» **THE PROBLEM**: Some lines in the listing hold the word "user". Return each of them.

» **PROVIDED DATA**:
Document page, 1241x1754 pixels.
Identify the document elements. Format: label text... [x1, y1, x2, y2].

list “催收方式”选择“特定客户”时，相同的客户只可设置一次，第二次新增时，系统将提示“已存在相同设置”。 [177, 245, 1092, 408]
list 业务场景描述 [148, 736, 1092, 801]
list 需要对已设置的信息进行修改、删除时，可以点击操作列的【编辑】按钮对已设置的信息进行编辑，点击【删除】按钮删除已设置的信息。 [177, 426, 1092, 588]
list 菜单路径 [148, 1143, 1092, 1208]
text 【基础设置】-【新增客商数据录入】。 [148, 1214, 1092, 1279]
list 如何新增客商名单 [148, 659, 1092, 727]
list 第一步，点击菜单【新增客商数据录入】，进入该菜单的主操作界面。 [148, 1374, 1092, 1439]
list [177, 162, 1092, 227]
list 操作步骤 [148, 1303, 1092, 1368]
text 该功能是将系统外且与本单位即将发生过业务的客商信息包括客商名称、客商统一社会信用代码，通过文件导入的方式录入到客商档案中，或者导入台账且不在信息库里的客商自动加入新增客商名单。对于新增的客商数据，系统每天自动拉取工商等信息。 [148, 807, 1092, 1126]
==
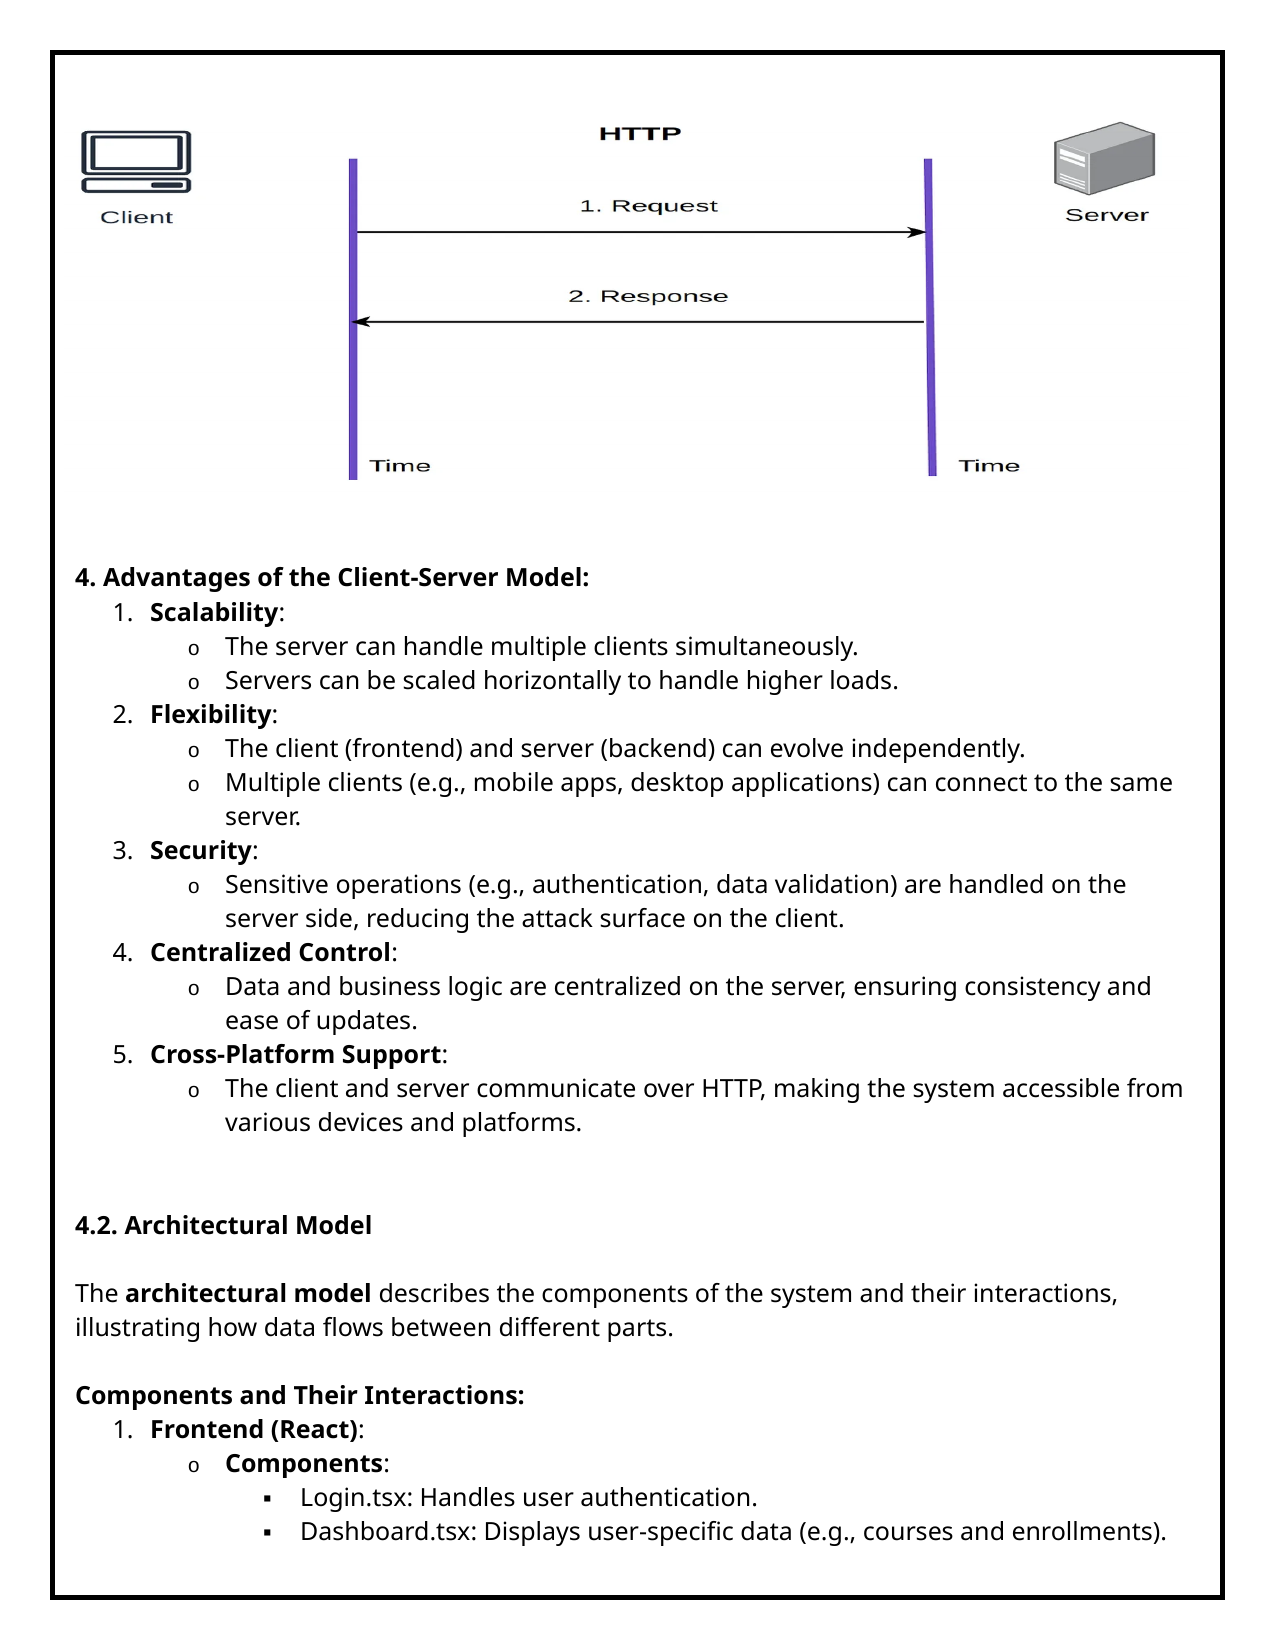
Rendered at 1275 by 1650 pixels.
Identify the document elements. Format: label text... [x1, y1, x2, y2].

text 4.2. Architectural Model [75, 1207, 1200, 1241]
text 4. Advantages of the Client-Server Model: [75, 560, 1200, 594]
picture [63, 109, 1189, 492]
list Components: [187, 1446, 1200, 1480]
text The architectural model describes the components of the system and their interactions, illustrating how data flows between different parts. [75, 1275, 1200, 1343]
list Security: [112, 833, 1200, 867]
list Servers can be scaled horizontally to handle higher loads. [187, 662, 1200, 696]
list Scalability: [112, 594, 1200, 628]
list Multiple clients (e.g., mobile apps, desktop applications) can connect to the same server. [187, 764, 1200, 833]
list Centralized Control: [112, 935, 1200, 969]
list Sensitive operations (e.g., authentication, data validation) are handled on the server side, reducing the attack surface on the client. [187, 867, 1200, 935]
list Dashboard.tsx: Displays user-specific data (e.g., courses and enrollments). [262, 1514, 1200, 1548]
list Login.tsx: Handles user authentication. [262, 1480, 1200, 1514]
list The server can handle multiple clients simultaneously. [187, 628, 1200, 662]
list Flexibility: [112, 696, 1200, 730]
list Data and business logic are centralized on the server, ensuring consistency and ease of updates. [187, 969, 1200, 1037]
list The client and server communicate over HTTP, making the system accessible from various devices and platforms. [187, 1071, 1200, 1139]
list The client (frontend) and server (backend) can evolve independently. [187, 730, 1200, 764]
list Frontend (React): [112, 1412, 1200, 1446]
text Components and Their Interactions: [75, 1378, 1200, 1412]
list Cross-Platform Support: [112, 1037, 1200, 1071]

» **ANSWER SPACE**:
list Dashboard.tsx: Displays user-specific data (e.g., courses and enrollments). [262, 1514, 1200, 1548]
list Login.tsx: Handles user authentication. [262, 1480, 1200, 1514]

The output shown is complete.